> _Фрагмент документа_
Основные идеи экзистенциальной антропологии

Автор работы: Пользователь скрыл имя, 11 Января 2014 в 20:20, реферат

Краткое описание

Объектом исследования является экзистенциальная философия как феномен истории философской мысли.
Предмет исследования: антропологические позиции философов – экзистенциалистов.
Цель работы – охарактеризовать философско-антропологические позиции экзистенциальных мыслителей, выявить и обосновать их общность и различие.

Содержание

Введение. 3
Глава 1. Историко-философские предпосылки становления экзистенциальной концепции субъекта. 4
Глава 2. Основные идеи экзистенциальной антропологии:
«Онтология субъективности». Понятие экзистенции. 7
Понимание человеческой свободы. 10
Идея коммуникации. 14
Заключение. 19
Список использованных источников и литературы.

Вложенные файлы: 1 файл

культрология.docx

— 47.25 Кб (Скачать файл)

> _Фрагмент набора данных_
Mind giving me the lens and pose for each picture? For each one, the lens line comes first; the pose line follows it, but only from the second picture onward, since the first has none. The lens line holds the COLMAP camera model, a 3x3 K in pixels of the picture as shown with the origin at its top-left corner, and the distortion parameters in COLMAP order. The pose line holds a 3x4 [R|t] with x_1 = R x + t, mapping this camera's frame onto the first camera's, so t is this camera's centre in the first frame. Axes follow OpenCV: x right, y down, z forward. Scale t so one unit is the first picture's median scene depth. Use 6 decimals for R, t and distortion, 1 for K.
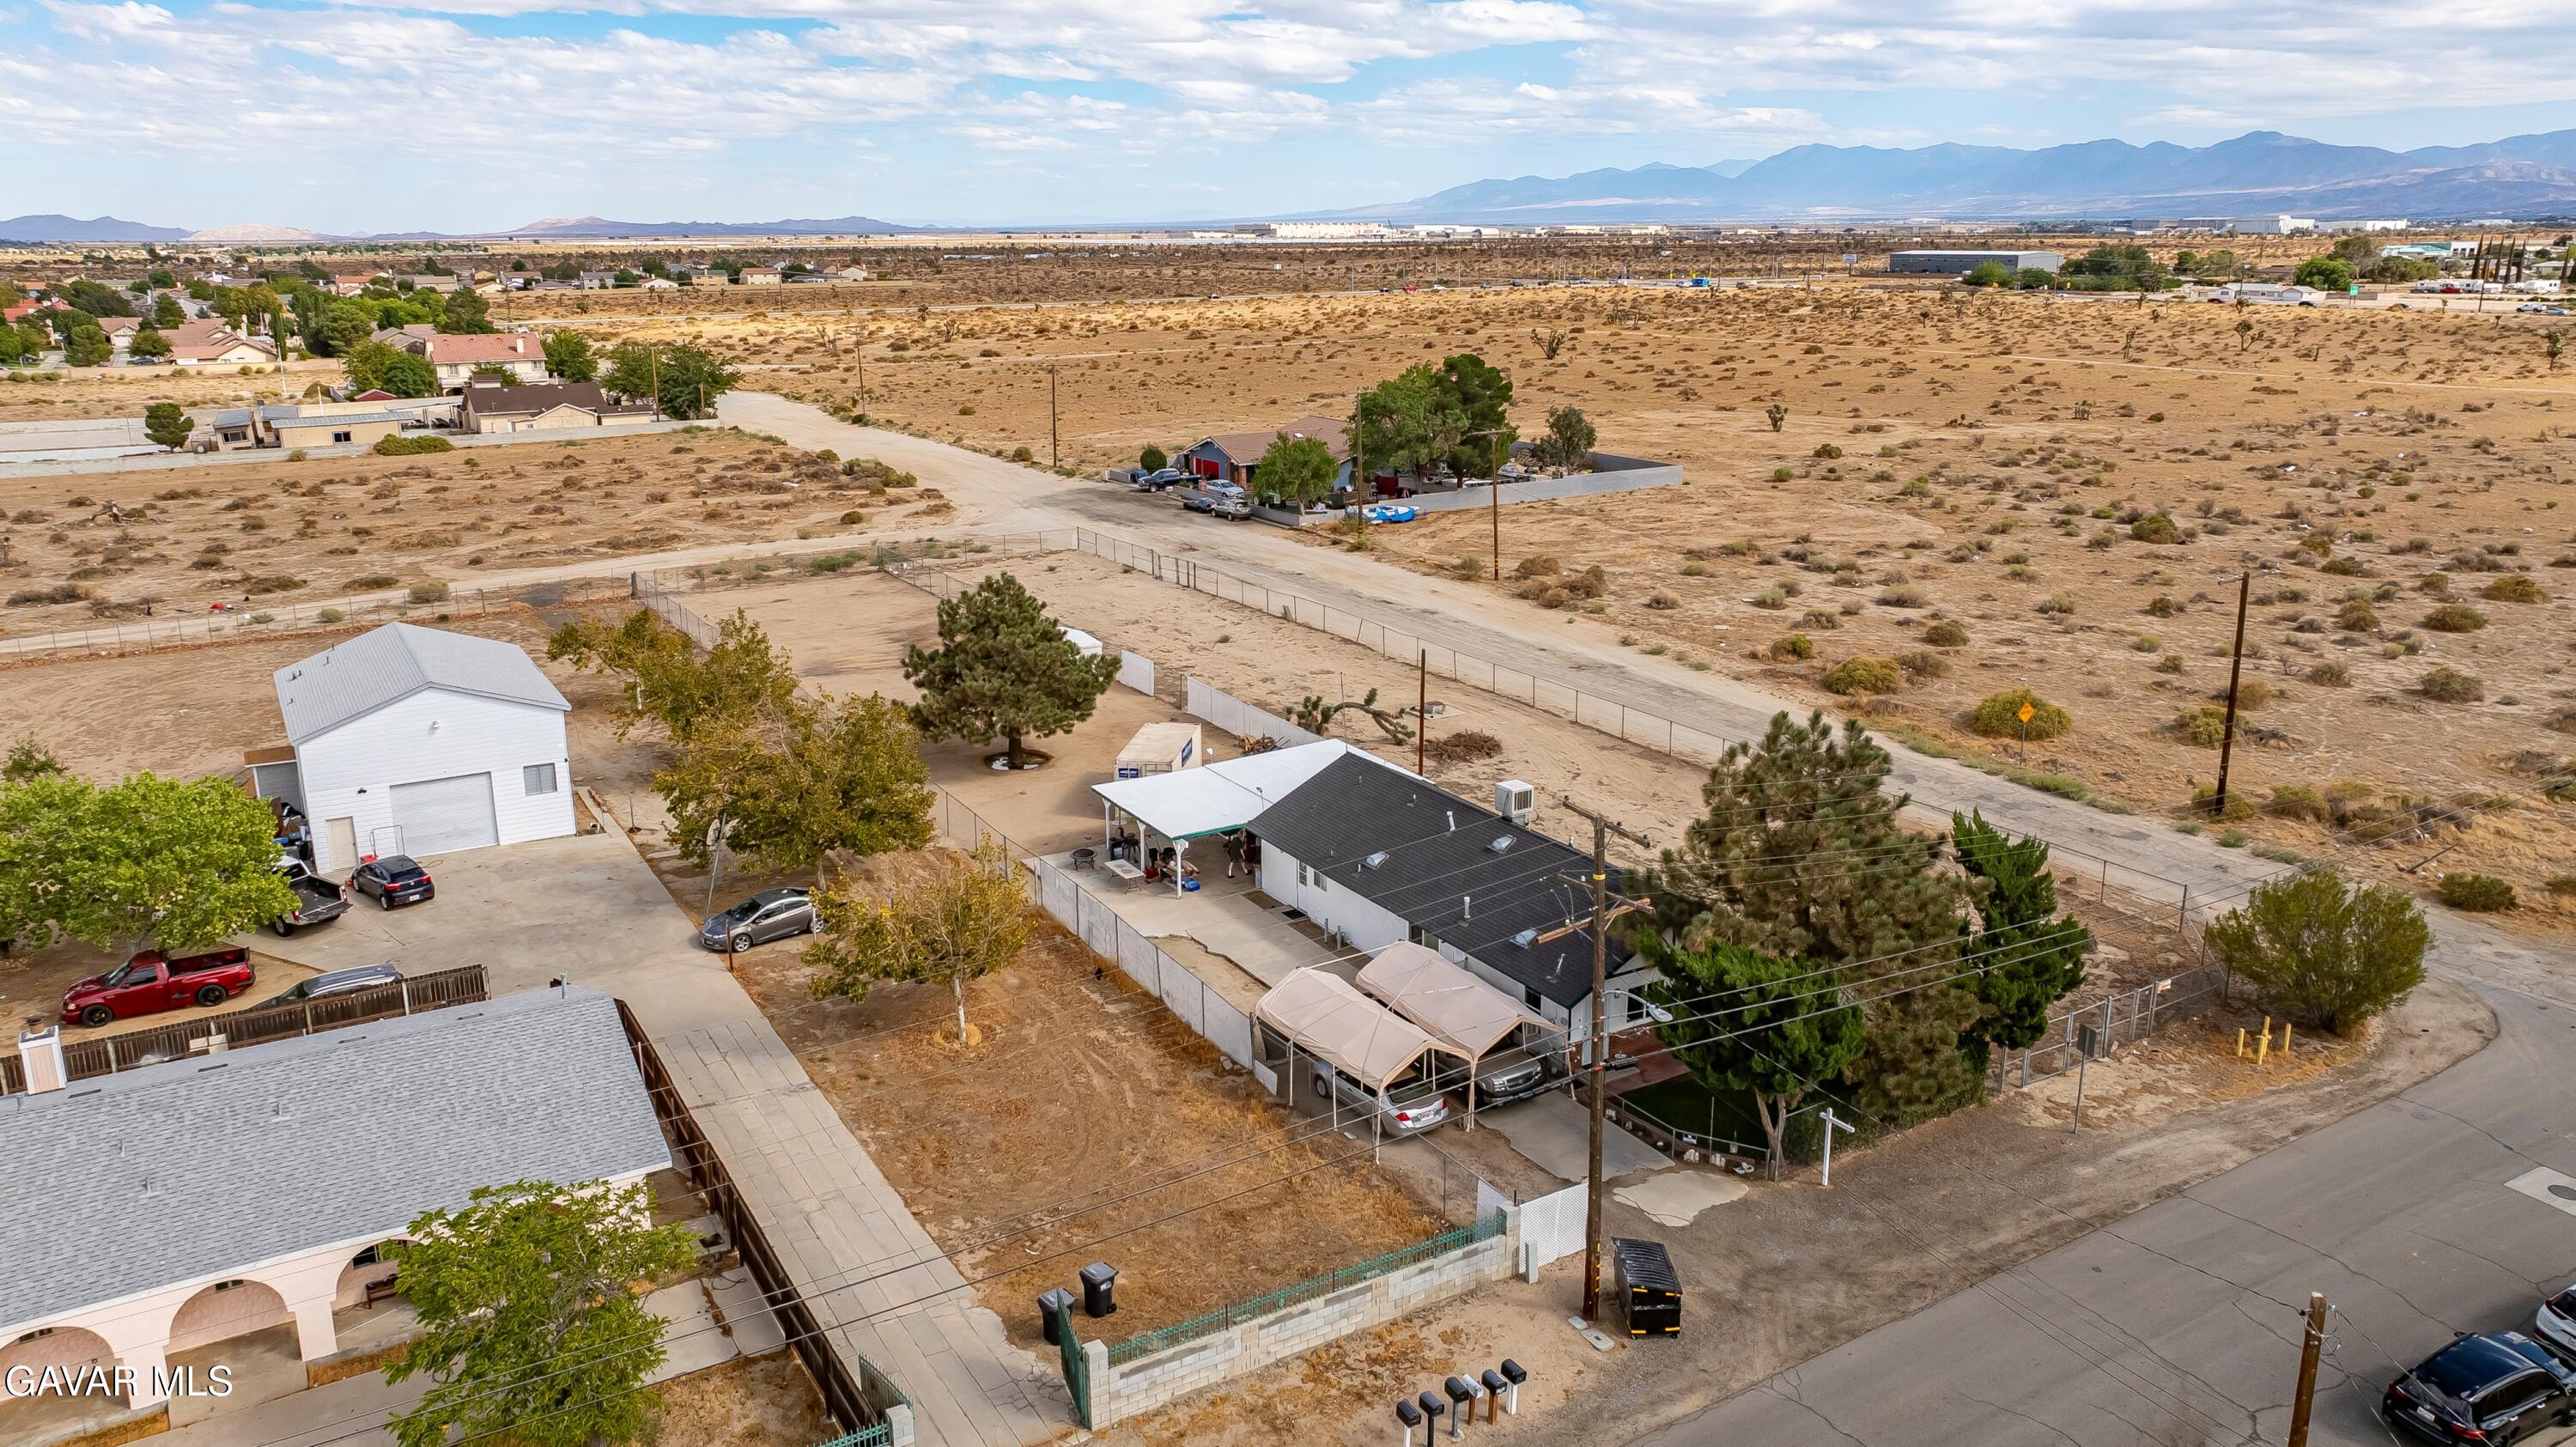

> _Задания для выполнения_
- 1) Сократите абзац фрагмента документа, который начинается словами «Объектом исследования является», или оформите его списком, сохранив главные сведения.
- 2) Ответьте по фрагменту документа на вопросы:
(а) Что названо предметом исследования?
(б) Чему посвящена глава 1?
(в) Какой размер у вложенного файла?
- 3) Продублируйте из фрагмента документа отрывок от слов «Автор работы: Пользователь» до слов «философов – экзистенциалистов.».

> _Ответы по заданиям_
- 1)
- Объект: экзистенциальная философия как феномен истории философской мысли.
- Предмет: антропологические позиции философов-экзистенциалистов.
- Цель: охарактеризовать философско-антропологические позиции экзистенциальных мыслителей, выявить и обосновать их общность и различие.

- 2)
(а) Антропологические позиции философов-экзистенциалистов.
(б) Историко-философским предпосылкам становления экзистенциальной концепции субъекта.
(в) 47.25 Кб.

- 3)
Автор работы: Пользователь скрыл имя, 11 Января 2014 в 20:20, реферат

Краткое описание

Объектом исследования является экзистенциальная философия как феномен истории философской мысли.
Предмет исследования: антропологические позиции философов – экзистенциалистов.